You might be asking why we would need to clean up text. Here are a few common use cases:

  • Text fetched from the web frequently contains garbage characters.
  • Some types of punctuation need to be removed.
  • Stop words (e.g., the, a, but, etc.) need to be removed.
  • Special unicode characters are not desired.
  • Sometimes we want white space around punctuation to make tokenizing text easier.

Notice the module statement on line 1 of the following listing: I am exporting functions cleanText and removeStopWords so they will be visible and available for use by any other modules that import this module.
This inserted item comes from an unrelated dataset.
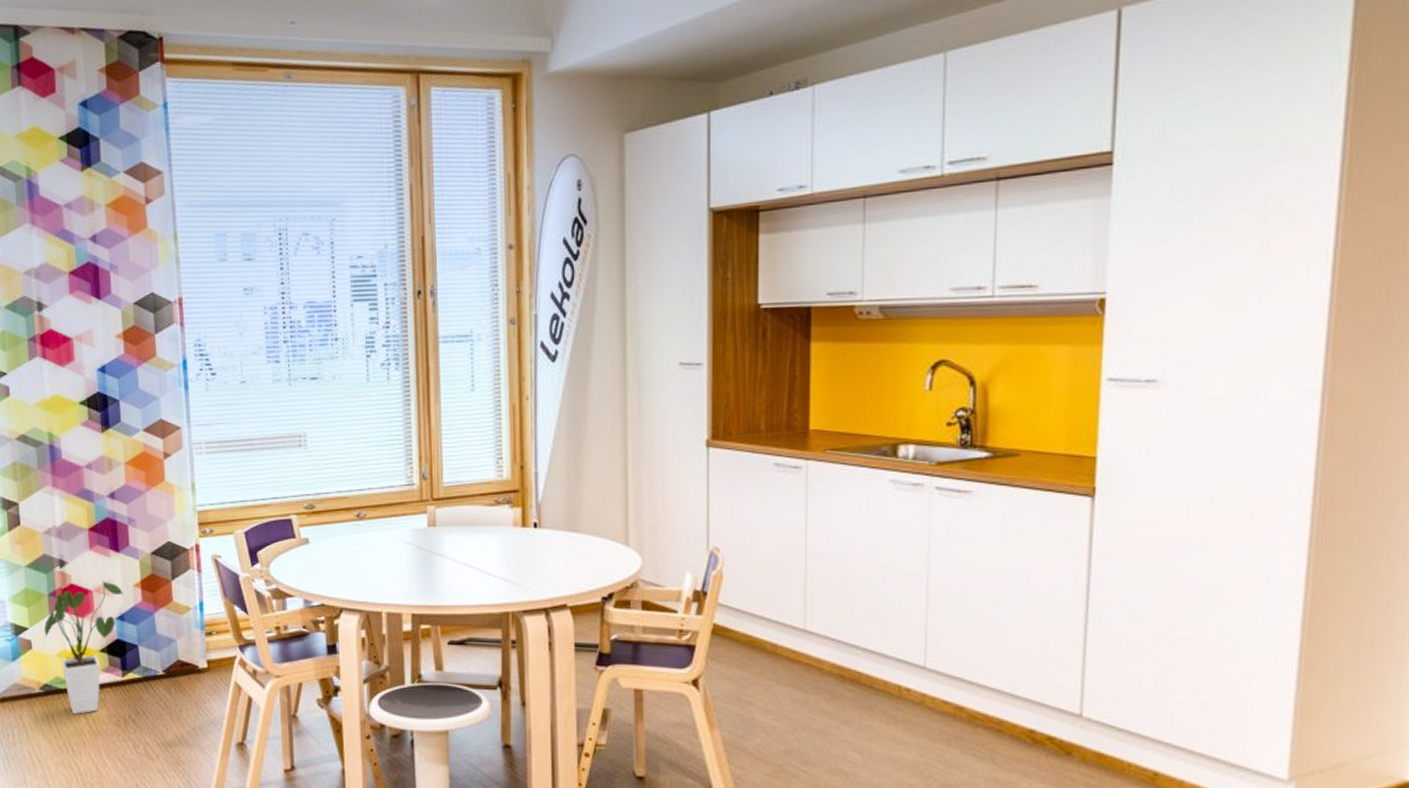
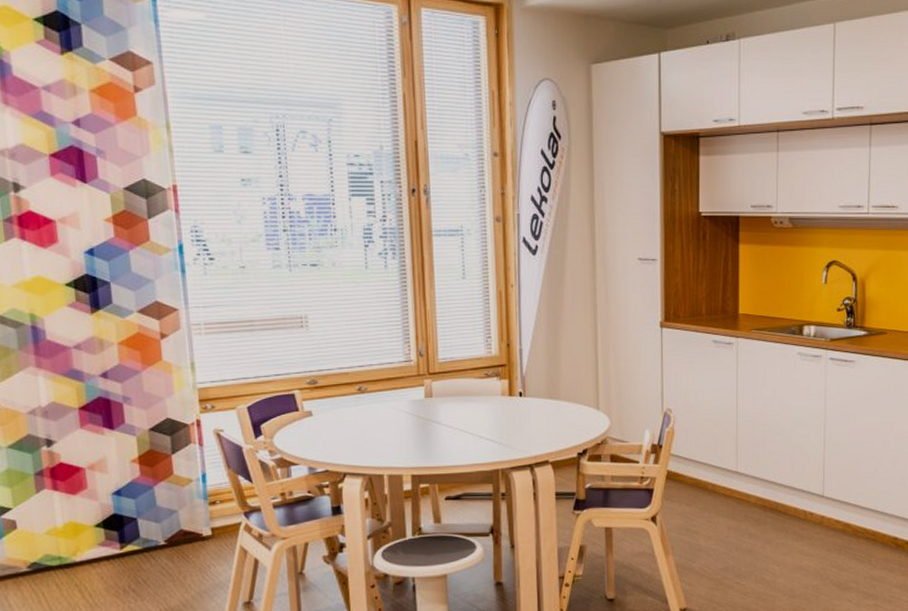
house plant: present [44,580,123,714] -> none [30,457,120,589]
In line 6 we import intercalate which constructs a string from a space character and an [String] (i.e., a list of strings); here is an example where instead of adding a space character between the strings joined together, I add “*” characters:

*CleanText> intercalate "*" ["the", "black", "cat"]
"the*black*cat"

The function cleanText removes garbage characters and makes sure that any punctuation characters are surrounded by white space (this makes it easier, for example, to determine sentence boundaries). Function removeStopWords removes common words like “a”, “the”, etc. from text.
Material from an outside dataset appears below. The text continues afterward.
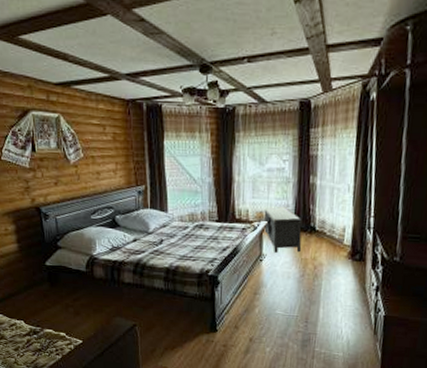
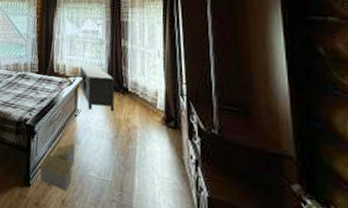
architectural model: none [226,287,262,331] -> present [40,143,75,191]

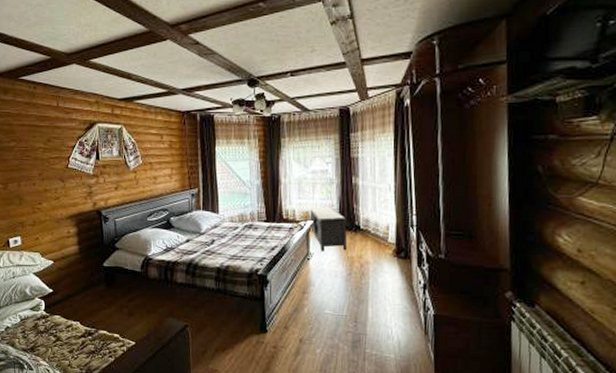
architectural model: present [40,143,75,191] -> none [276,286,310,331]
 1 module CleanText (cleanText, removeStopWords)  where
 2 
 3 import Data.List.Split (splitOn)
 4 import Data.List (intercalate)
 5 import Data.Char as C
 6 import Data.List.Utils (replace)
 7 
 8 noiseCharacters = ['[', ']', '{', '}', '\n', '\t', '&', '^', 
 9                    '@', '%', '$', '#', ',']
10 
11 substituteNoiseCharacters :: [Char] -> [Char]
12 substituteNoiseCharacters =
13   map (\x -> if elem x noiseCharacters then ' ' else x)
14 
15 cleanText s =
16   intercalate
17    " " $
18    filter
19      (\x -> length x > 0) $
20      splitOn " " $ substituteNoiseCharacters $
21        (replace "." " . "
22         (replace "," " , " 
23          (replace ";" " ; " s)))
24 
25 stopWords = ["a", "the", "that", "of", "an"]
26 
27 toLower' :: [Char] -> [Char]
28 toLower' s = map (\x -> if isLower x then x else (C.toLower x)) s
29 
30 removeStopWords :: String -> [Char]
31 removeStopWords s =
32   intercalate
33      " " $
34     filter
35       (\x -> notElem (toLower' x) stopWords) $
36       words s
37 
38 main = do
39   let ct = cleanText "The[]@] cat, and all dog, escaped&^. They were caught."
40   print ct
41   let nn = removeStopWords ct
42   print nn

This example should be extended with additional noise characters and stop words, depending on your application. The function cleanText simply uses substring replacements.

Let’s look more closely at removeStopWords that takes a single argument s, which is expected to be a string. removeStopWords uses a combination of several functions to remove stop words from the input string. The function words is used to split the input string s into a list of words. Then, the function filter is used to remove any words that match a specific condition. Here the condition is defined as a lambda function, which is passed as the first argument to the filter function. The lambda function takes a single argument x and returns a Boolean value indicating whether the word should be included in the output or not. The lambda function uses function notElem to check whether the lowercased version of the word x is present in a predefined list of stop words. Finally, we use the function intercalate to join the remaining words back into a single string. The first argument to function ** intercalate** is the separator that should be used to join the words, in this case, it’s a single space.

Here is the output from this example:

*TestCleanText> :l CleanText.hs 
[1 of 1] Compiling TestCleanText    ( CleanText.hs, interpreted )
Ok, modules loaded: TestCleanText.
*TestCleanText> main
"The cat and all dog escaped . They were caught ."
"cat dog escaped . They were caught ."

We will continue working with text in the next chapter.